Glissant béatement sur quelques notes de flûte, idéales pour me changer les idées, je suis sorti de ma torpeur par Doom, comme il sait si bien le faire: avec une grosse baffe. Cela faisait quelques temps que je ne l'avais pas entendu, celui-là. D'ailleurs il part de bon coeur dans un de ses ego-trips, transformant le morceau en pure épopée, assénant sa tirade sans me laisser respirer, me chopant par le col pour me faire comprendre qu'on écrit son nom tout en majuscules, putain.

Il déroule comme un fou, dévale ces deux minutes à tombeau ouvert, se faufilant au milieu de sonorités profondes et entêtantes, construites en cascades, semblant vouloir définitivement graver ses paroles dans le marbre, à coups de claviers protéiformes et de cuivres pesants comme des gants plombés. Il se faufile au milieu des sonorités changeantes, construites en cascades. L'atmosphère mute ensuite, se faisant orientalisante, se rapprochant de l'habillage sonore d'un début de combat dans Il Etait une Fois en Chine, pour mieux s'achever sur celui... euh... d'une poursuite en voiture dans un film genre La Mort aux Trousses.

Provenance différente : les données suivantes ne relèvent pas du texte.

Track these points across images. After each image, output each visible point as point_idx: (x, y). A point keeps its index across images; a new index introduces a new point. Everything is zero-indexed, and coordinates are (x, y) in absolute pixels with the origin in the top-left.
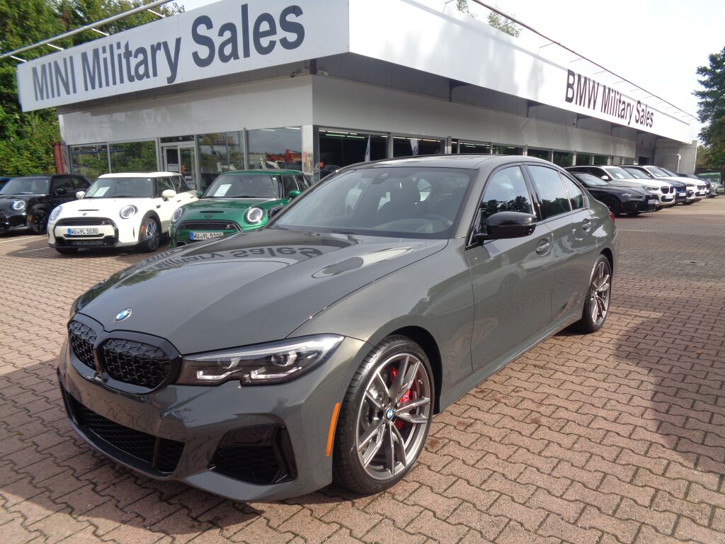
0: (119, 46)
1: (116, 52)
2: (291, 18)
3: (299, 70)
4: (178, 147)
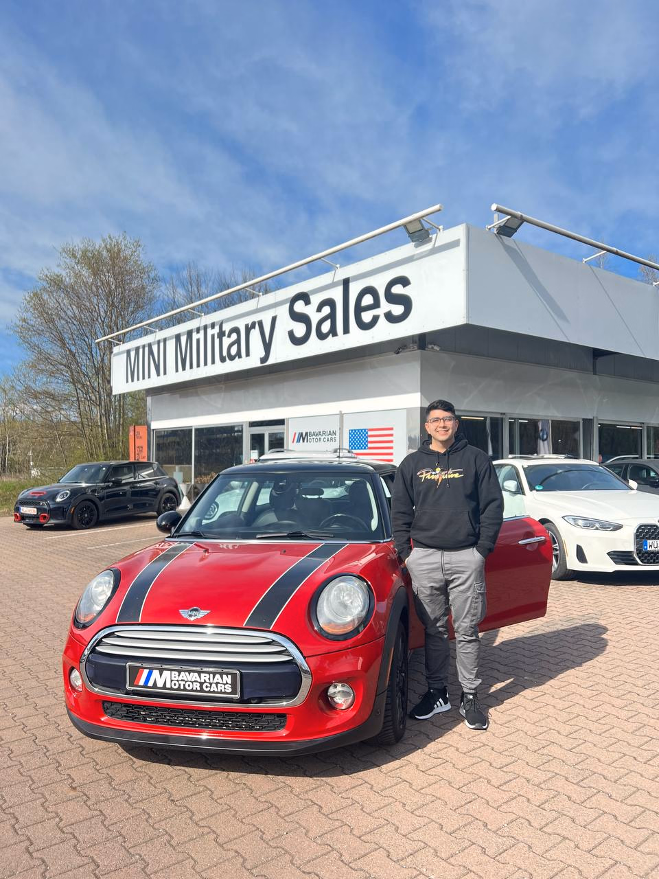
0: (213, 326)
1: (210, 332)
2: (397, 289)
3: (405, 346)
4: (267, 431)
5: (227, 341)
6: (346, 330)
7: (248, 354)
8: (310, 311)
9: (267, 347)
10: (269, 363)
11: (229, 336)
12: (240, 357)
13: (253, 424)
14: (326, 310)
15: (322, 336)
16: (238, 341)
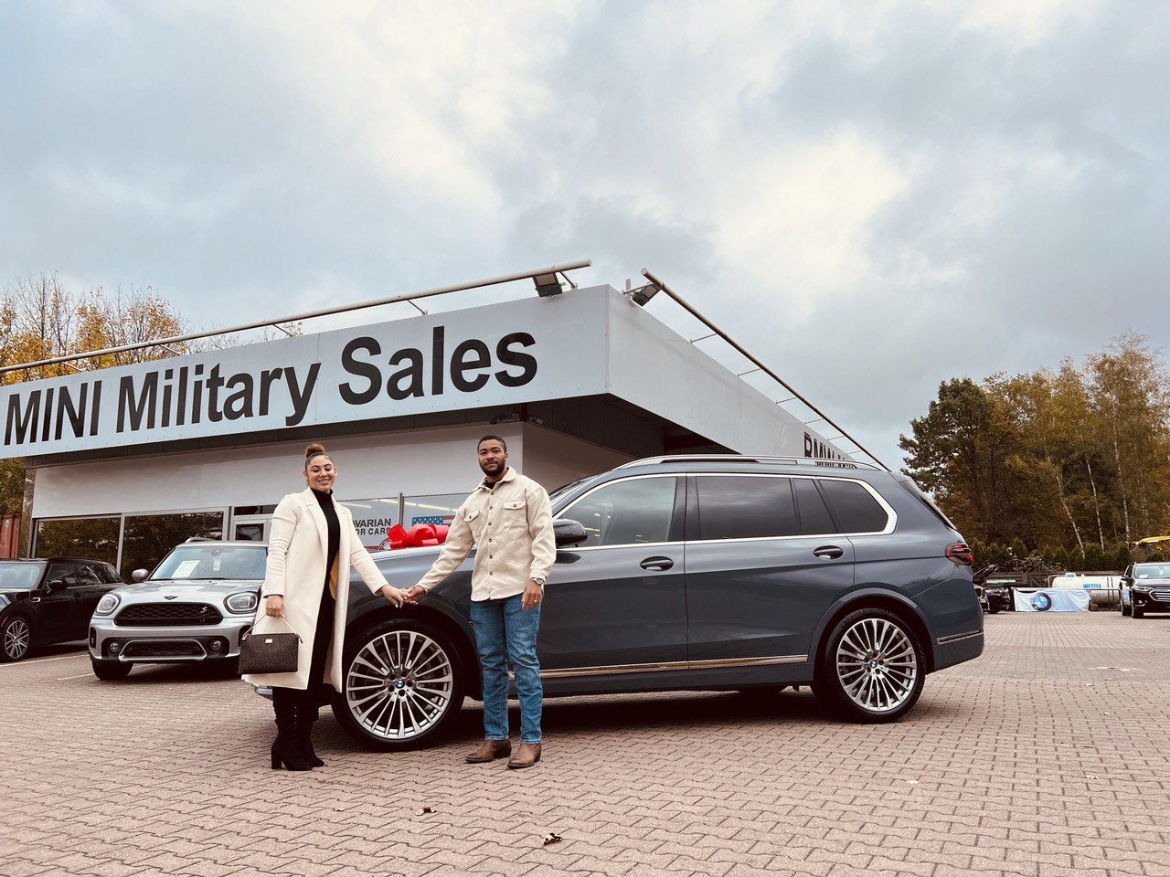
0: (199, 370)
1: (192, 378)
2: (515, 347)
3: (503, 415)
5: (224, 393)
6: (438, 389)
7: (264, 411)
8: (380, 362)
10: (299, 425)
11: (231, 385)
12: (249, 414)
14: (406, 363)
15: (396, 394)
16: (247, 394)
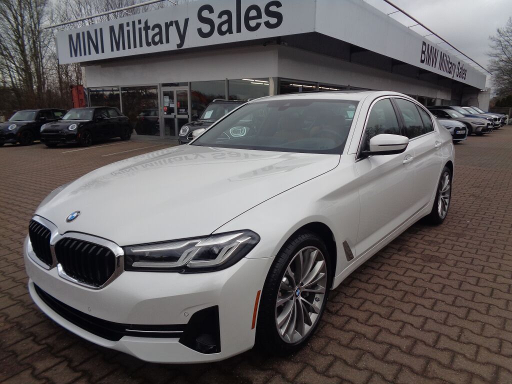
0: (140, 22)
1: (137, 26)
2: (273, 8)
3: (269, 42)
4: (175, 89)
5: (151, 33)
6: (239, 30)
7: (168, 41)
8: (214, 17)
9: (182, 37)
10: (182, 48)
11: (153, 29)
12: (162, 43)
13: (164, 85)
14: (225, 17)
15: (221, 33)
16: (160, 33)
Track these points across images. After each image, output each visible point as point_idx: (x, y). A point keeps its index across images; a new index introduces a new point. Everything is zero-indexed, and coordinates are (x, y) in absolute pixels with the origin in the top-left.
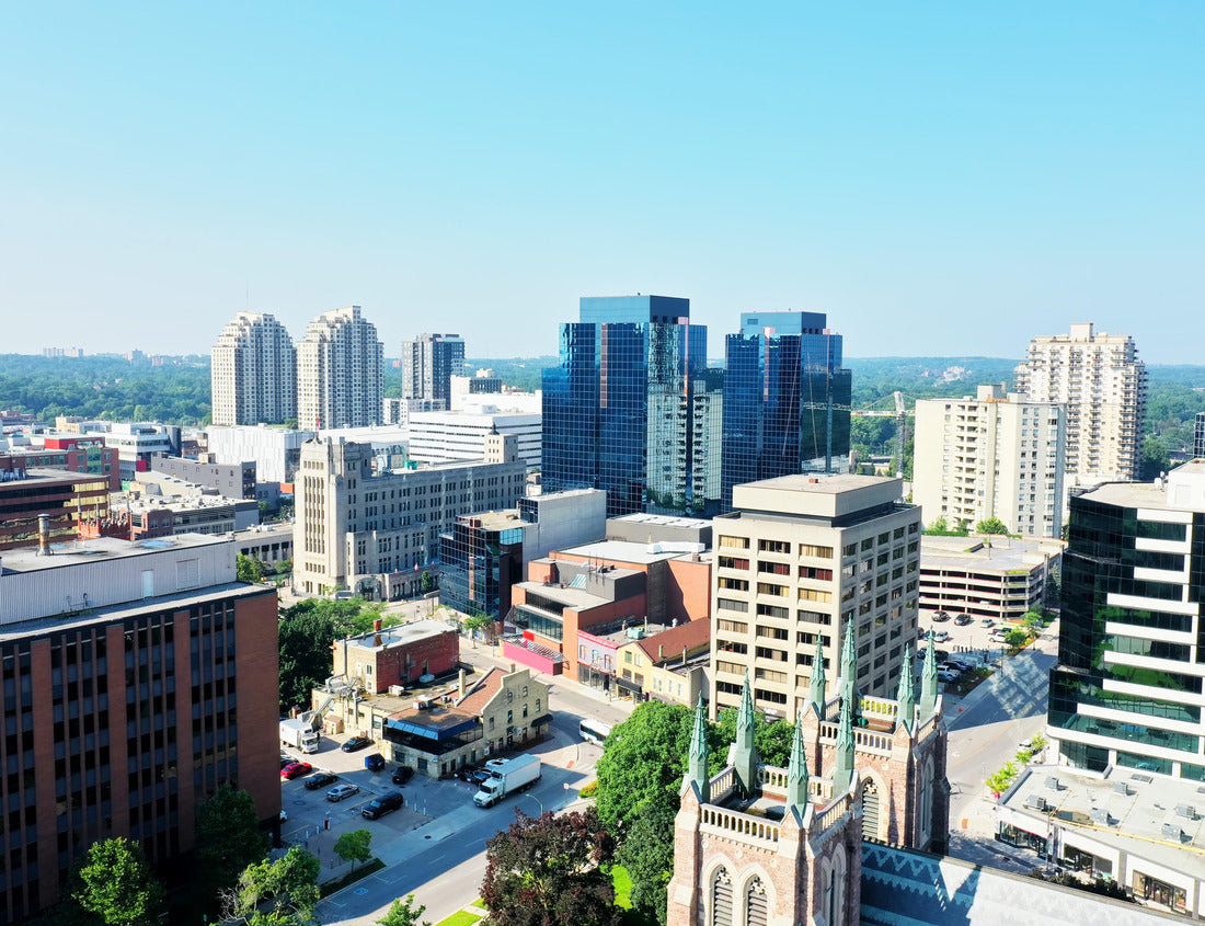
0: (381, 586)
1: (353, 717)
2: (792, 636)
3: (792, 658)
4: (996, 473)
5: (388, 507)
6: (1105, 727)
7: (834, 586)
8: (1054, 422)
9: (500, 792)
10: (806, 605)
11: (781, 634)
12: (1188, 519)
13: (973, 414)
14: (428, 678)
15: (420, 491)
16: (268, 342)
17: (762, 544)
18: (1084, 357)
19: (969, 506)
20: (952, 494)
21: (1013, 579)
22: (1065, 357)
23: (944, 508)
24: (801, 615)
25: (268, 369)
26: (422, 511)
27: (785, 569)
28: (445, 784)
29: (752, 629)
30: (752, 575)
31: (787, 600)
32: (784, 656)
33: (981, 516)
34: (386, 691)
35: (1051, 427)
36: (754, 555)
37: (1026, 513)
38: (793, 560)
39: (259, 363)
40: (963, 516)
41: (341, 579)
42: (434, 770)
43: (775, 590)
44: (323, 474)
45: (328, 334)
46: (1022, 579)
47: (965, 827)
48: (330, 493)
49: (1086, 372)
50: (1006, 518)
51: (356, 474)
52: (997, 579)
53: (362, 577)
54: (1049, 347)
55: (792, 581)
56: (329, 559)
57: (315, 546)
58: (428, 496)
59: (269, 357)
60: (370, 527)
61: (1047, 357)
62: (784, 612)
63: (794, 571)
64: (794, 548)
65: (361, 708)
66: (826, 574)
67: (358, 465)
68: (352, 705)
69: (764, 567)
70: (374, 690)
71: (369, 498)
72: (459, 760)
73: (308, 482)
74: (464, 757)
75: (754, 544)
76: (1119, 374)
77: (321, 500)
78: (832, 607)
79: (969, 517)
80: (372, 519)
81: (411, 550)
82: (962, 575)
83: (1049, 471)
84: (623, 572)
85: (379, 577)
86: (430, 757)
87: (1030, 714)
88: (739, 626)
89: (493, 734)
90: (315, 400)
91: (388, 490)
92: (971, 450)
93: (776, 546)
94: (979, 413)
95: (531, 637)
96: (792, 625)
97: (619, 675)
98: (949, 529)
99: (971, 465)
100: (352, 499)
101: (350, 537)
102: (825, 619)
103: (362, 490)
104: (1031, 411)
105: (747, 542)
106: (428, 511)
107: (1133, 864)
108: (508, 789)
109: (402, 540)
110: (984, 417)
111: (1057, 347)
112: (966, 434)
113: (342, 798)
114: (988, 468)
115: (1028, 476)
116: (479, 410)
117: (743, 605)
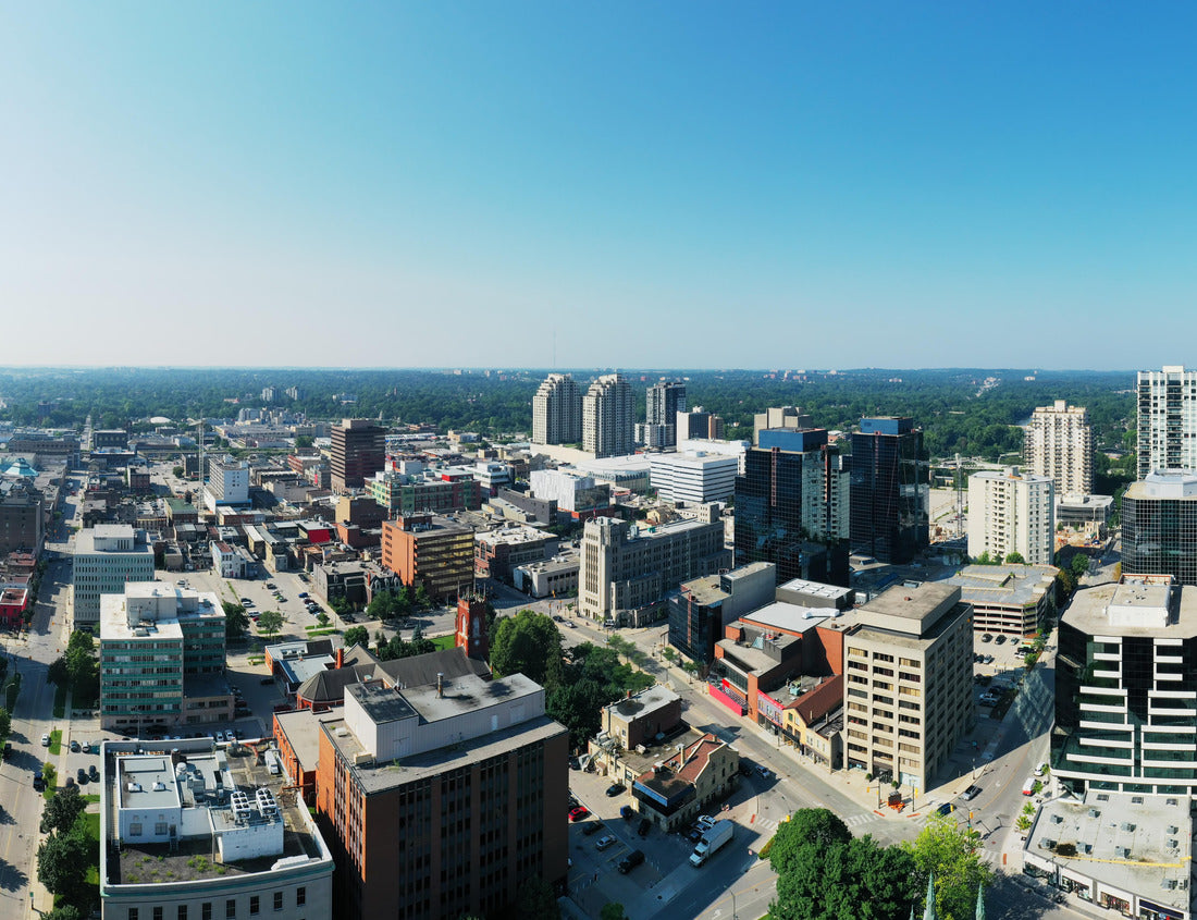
0: (632, 617)
1: (613, 767)
2: (896, 717)
3: (896, 731)
4: (1016, 523)
5: (637, 563)
6: (1079, 766)
7: (921, 686)
8: (1047, 492)
9: (707, 854)
10: (905, 697)
11: (889, 715)
12: (1119, 641)
13: (1001, 487)
14: (660, 736)
15: (656, 550)
16: (566, 394)
17: (876, 656)
18: (1062, 421)
19: (1001, 543)
20: (991, 536)
21: (1028, 610)
22: (1052, 421)
23: (987, 544)
24: (902, 704)
25: (566, 409)
26: (658, 562)
27: (890, 673)
28: (671, 838)
29: (870, 711)
30: (869, 675)
31: (892, 693)
32: (891, 729)
33: (1008, 551)
34: (634, 748)
35: (1046, 495)
36: (870, 662)
37: (1034, 548)
38: (894, 666)
39: (561, 405)
40: (998, 549)
41: (607, 611)
42: (664, 826)
43: (885, 686)
44: (597, 543)
45: (601, 391)
46: (1033, 608)
47: (1005, 863)
48: (602, 556)
49: (1064, 430)
50: (1023, 552)
51: (618, 544)
52: (1019, 610)
53: (619, 611)
54: (1043, 415)
55: (894, 681)
56: (600, 597)
57: (592, 587)
58: (662, 552)
59: (566, 403)
60: (626, 578)
61: (1042, 421)
62: (890, 701)
63: (896, 674)
64: (896, 660)
65: (619, 763)
66: (916, 678)
67: (619, 539)
68: (613, 759)
69: (877, 670)
70: (626, 747)
71: (625, 558)
72: (680, 817)
73: (588, 546)
74: (683, 815)
75: (870, 655)
76: (1081, 431)
77: (596, 559)
78: (920, 699)
79: (1002, 550)
80: (627, 571)
81: (650, 591)
82: (999, 608)
83: (1046, 521)
84: (787, 640)
85: (631, 612)
86: (662, 817)
87: (1039, 735)
88: (863, 708)
89: (702, 796)
90: (593, 433)
91: (637, 552)
92: (1001, 509)
93: (884, 657)
94: (1005, 486)
95: (727, 684)
96: (894, 709)
97: (785, 727)
98: (990, 559)
99: (1001, 518)
100: (615, 560)
101: (613, 585)
102: (916, 707)
103: (622, 552)
104: (1034, 487)
105: (866, 654)
106: (661, 562)
107: (1101, 888)
108: (713, 850)
109: (646, 585)
110: (1009, 491)
111: (1048, 415)
112: (999, 499)
113: (606, 847)
114: (1012, 521)
115: (1034, 526)
116: (694, 455)
117: (864, 695)
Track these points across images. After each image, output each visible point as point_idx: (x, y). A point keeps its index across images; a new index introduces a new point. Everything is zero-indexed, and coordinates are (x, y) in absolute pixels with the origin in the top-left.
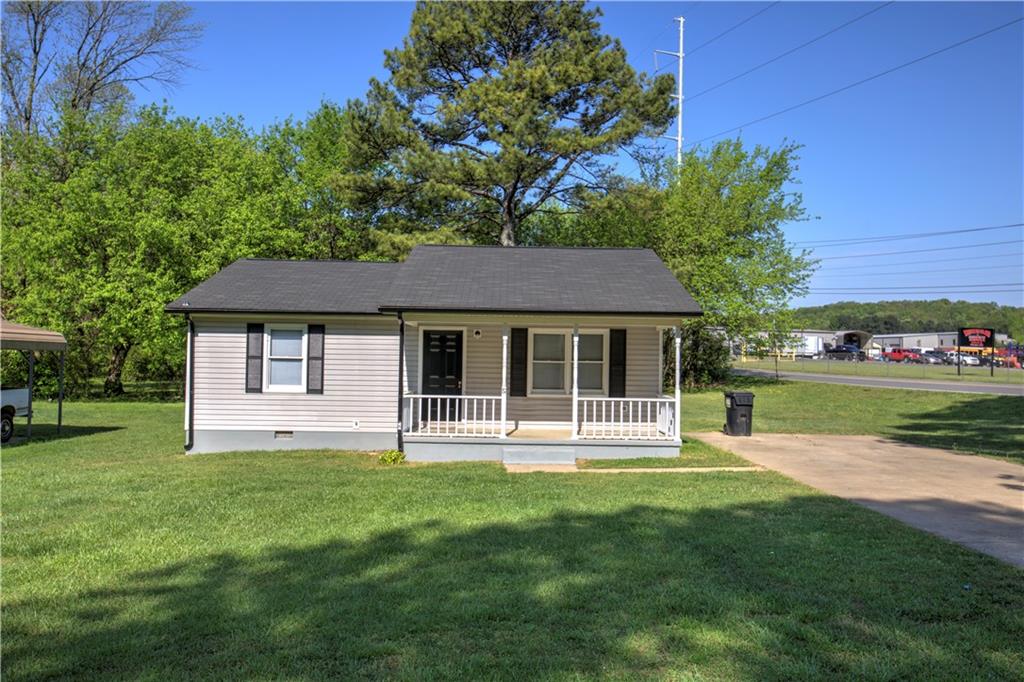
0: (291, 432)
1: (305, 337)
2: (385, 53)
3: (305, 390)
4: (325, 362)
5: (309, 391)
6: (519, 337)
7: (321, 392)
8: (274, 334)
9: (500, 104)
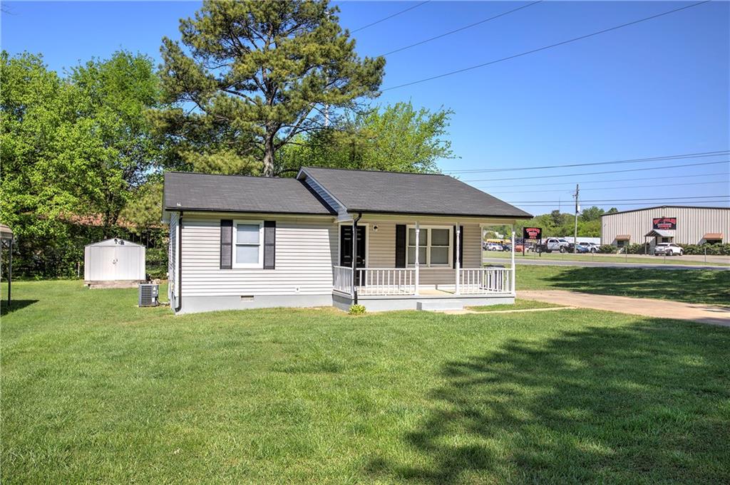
0: (253, 296)
1: (262, 230)
2: (181, 21)
3: (262, 267)
4: (276, 247)
5: (265, 268)
6: (401, 230)
7: (273, 268)
8: (240, 227)
9: (284, 68)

C'est que les choses commençaient presque à devenir normales.


Great Day


Un brin de soleil semble percer, après les sombres minutes qui nous sont tombées dessus depuis notre arrivée dans cette putain de ville. Des notes accueillantes dégringolent, une musique d'ascenseur de luxe en quelque sorte, mais qui sait s'emballer au bon moment pour titiller notre échine. Doom se veut plus rassurant... toujours aussi obsédant, il m'entraîne toujours à sa suite avec ses belles paroles, et moi je tombe dans le panneau comme un bleu. Je me dis que c'est pas impossible qu'il ait bouffé le serpent hypnotiseur au début du périple.



Rhinestone Cowboy


On arrive à destination après avoir déambulé au rythme du tranquille « Great Day ». On dirait le club hip-hop du coin. Je me cale dans un coin; on applaudit le grand MF Doom à tout rompre tandis qu'il prend le mic, déclamant sa prose lunaire sans même l'appui d'un beat, se contentant de trois ou quatre lancinants accords pour étaler sa science du rap. Il enchaîne parfaitement, ce qui est devenu une habitude et ne me frappe même plus, je suis vraiment hypnotisé, faut croire. J'espère qu'il va finir par claquer des doigts pour me sortir de cet état inquiétant. D'ailleurs, tout semble s'estomper tout à coup: la musique et les vivas du public semblent s'éloigner... encore une de ces foutues voix transistoresques qui résonne dans ma tête... elle m'avertit: on va entendre parler d'un supervilain rapidement, dans les journaux. Fatiguant, ces délires non-sensiques. Lorsqu'elle finit par se replier sur quelques notes dramatiques, les applaudissements et la musique reprennent le dessus, mais plus de trace de mon lapin blanc. Je parie qu'il me fait le numéro du mec en retard.

Comment je vais me sortir de là, moi?


A l'heure où je vous parle, j'y suis toujours.